Intel 5500 Nehalem

 

The Intel® Xeon® 5500/7500 series is the most radical change in processor design,  since the introduction of the Intel® Core micro-architecture in 2006.  Originally developed under the codename Nehalem, the Xeon® 5500/7500 provides 1.1x to 1.25x the single-threaded performance or 1.2x to 2x the multi-threaded performance at the same power level as the previous Xeon® 5400 series.  Core-wise and clock-for-clock, Nehalem will provide a 15%-20% performance increase, compared to the Xeon® 5400 series, while consuming 30% less power for the same performance.

 


The Intel® Nehalem architectural design provides:

  • Greater scalability by dynamically managing cores, threads, interfaces and power.
  • Greater parallelism by allowing instructions to be run "out of order", while increasing the size of the the "out-of-order" window, the scheduler and the core's buffer size.
  • More efficient algorithms resulting in less stalls (dead cycles).
  • Faster synchronized primitives allowing better synchronization of threaded software, but also speeding up legacy primitives so that current threaded programs will also see a performance boost.
  • Faster handling of mispredictions by optimizing cases where predictions are wrong, so the overall penalty of branch mispredictions is lower than that of previous Intel® processor series.
  • Improved Hardware Prefetch and better Load-Store Scheduling further improving memory latencies.

 

Specific highlights of the Xeon® 5500/7500 series:

  • Integrated memory controller enables three channels of DDR3 1333 MHz memory,  resulting in up to 32.0 GB/sec memory bandwidth and an astonishing 96GB per socket memory capacity.  This memory controller's lower latency and higher memory bandwidth delivers amazing performance for data-intensive applications.
  • Intel® QuickPath Interconnect is designed for increased bandwidth and low latency.  It can achieve data transfer speeds as high as 6.4GT/s or 25.6 GB/sec. Intel® Quickpath Interconnect allows almost linear scaling between the number of sockets with memory bandwidth, while minimizing I/O latencies.
  • Native Quad-Core and eventually 8 Core, with up to eight processing cores per physical CPU Chip.
  • Intel® Smart Cache provides a higher-performance, more efficient cache subsystem, and is optimized for industry leading multi-threaded applications.  Additionally, the integrated 8MB L3 cache is shared across all cores reducing latency and snoop traffic in the event of a miss.
  • Intel® Hyper-Threading technology enables highly threaded applications to get more work done in parallel.  With 16 threads available to the operating system, multi-tasking becomes even easier.   
  • Simultaneous 32 and 64 bit computing when using Intel® Extended Memory 64 Technology (EM64T).
  • Intel® Turbo Boost technology dynamically increases core operating frequency to match your workload, providing more performance when you need it the most.
  • Super Shuffle Engine, SSE 4.2, instructions are issued at a throughput rate of one per clock cycle, allowing a new level of processing efficiency with SSE4 optimized applications.
  • Intel® Virtualization Technology (VT) optimizes performance for in-system parallel execution.

 

 

At the heart of the Nehalem Microarchitecture are four fundamental design changes.

 

The first and foremost is the on-chip memory controller, which allows for faster access and lower latency than is possible with the traditional front-side bus design.

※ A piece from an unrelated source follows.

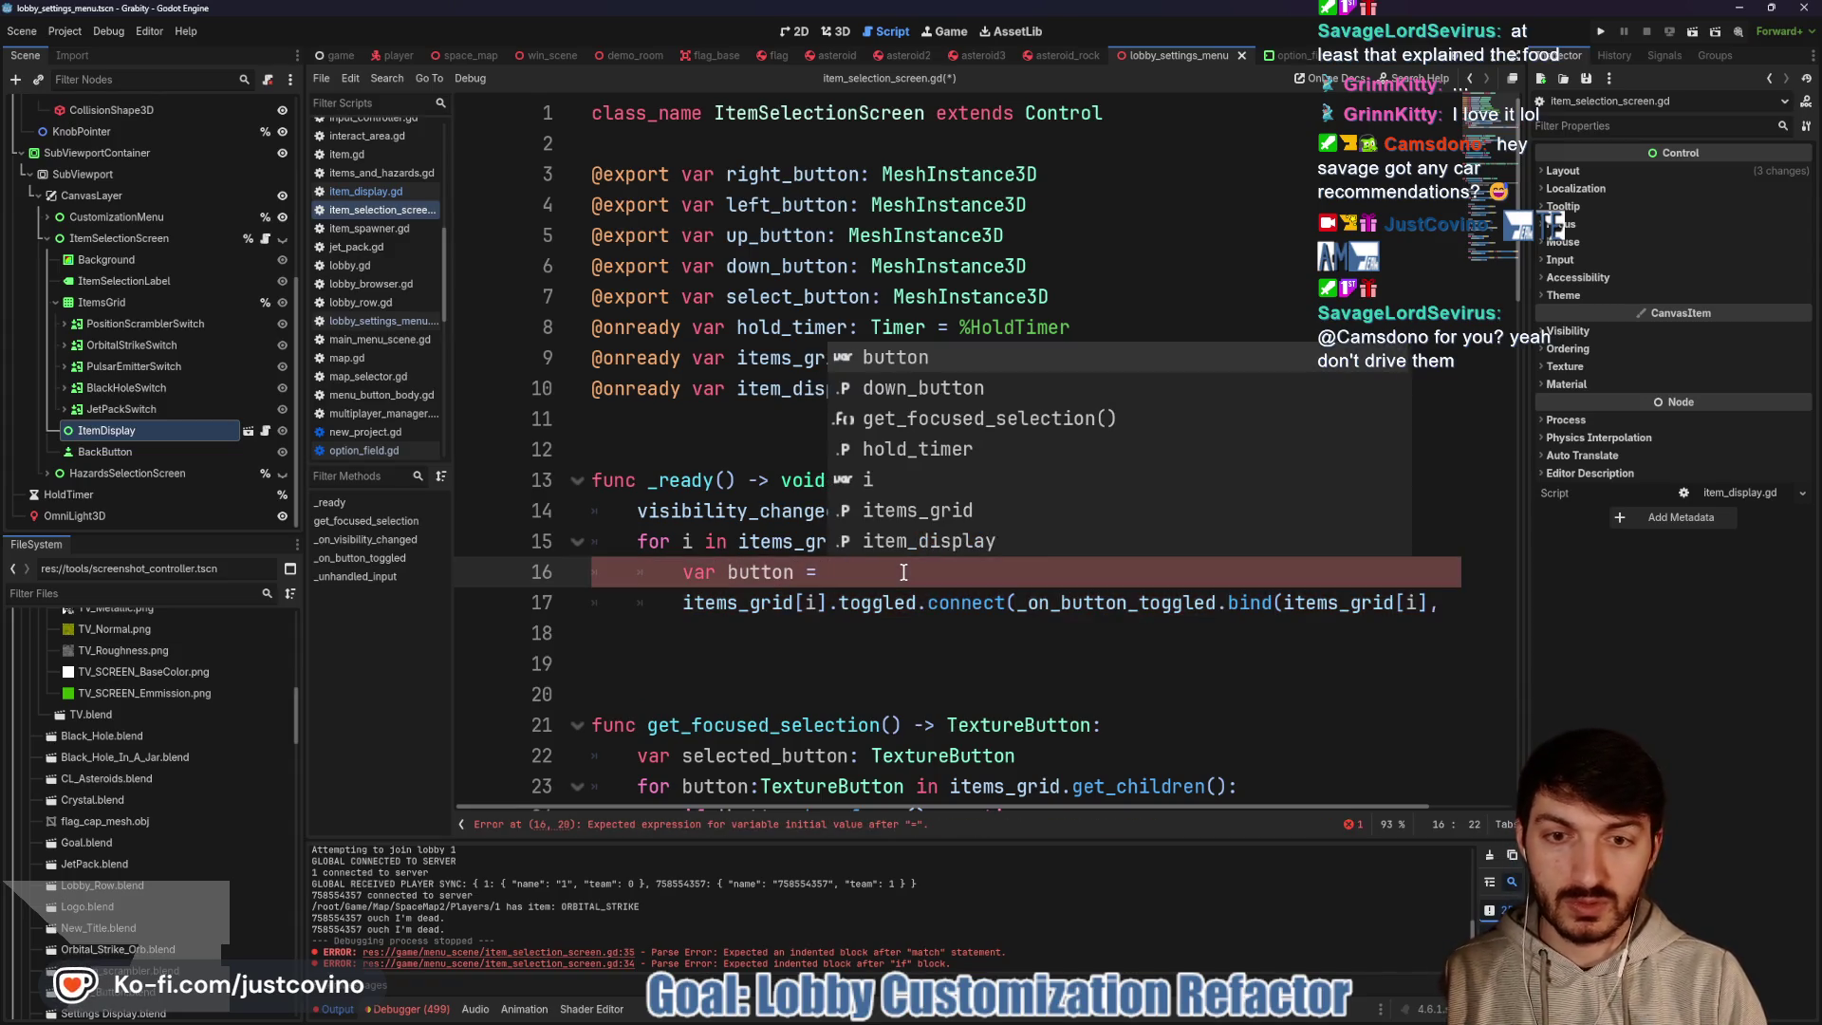
text(items_grid[i)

When combined with a new three channel DDR3 memory controller, Nehalem based CPUs have the highest memory bandwidth available. 

 

The second fundamental design change, was to further move beyond the front-side bus design by introducing the Intel® QuickPath Architecture.
 

With more powerful processors, a potential bottleneck can form anytime a processor or its individual cores cannot fetch instructions and data as fast as they are being executed.  When this happens:  Performance slows.  Therefore, to achieve optimal performance it becomes vital to make sure that the speeds at which the microprocessor and its execution cores access the system memory (and internal cache) are also improved.  The Intel® Quick Path Architecture achieves this with high speed interconnects between microprocessors and external memory, and between the microprocessors and the I/O hub.  This point to point design improves scalability and eliminates the competition between processors for bandwidth.  
 
The Intel® QuickPath Interconnect also handles memory transfers between sockets at an astonishing rate of up to 32.0 GB/s per link.  The Intel® QuickPath Interconnect employs a cache coherency protocol to keep memory and caching structures coherent during operation. It can also use both source snooping and home scoop behaviors to provide optimal direct cache to cache transfer for optimal latency. These factors are key when running memory intense code that uses MPI.
 
Intel® QuickPath Architecture Performance summary:

  • QPA uses up to 6.4GB/s links delivering up to 25GB/s of total bandwidth. (GB = Gigatransfers - number of data transfers or operations.)
  • QPA interconnects reduces the amount of communication required in the interface of multi-processor systems and thereby delivers faster payloads. 
  • QP Interconnects provides high reliability, availability and serviceability (RAS) through:  

                     •  Implicit cycle redundancy check (CRC) with link-level retry to ensure data quality and performance,

                         without the performance penalty of additional cycles.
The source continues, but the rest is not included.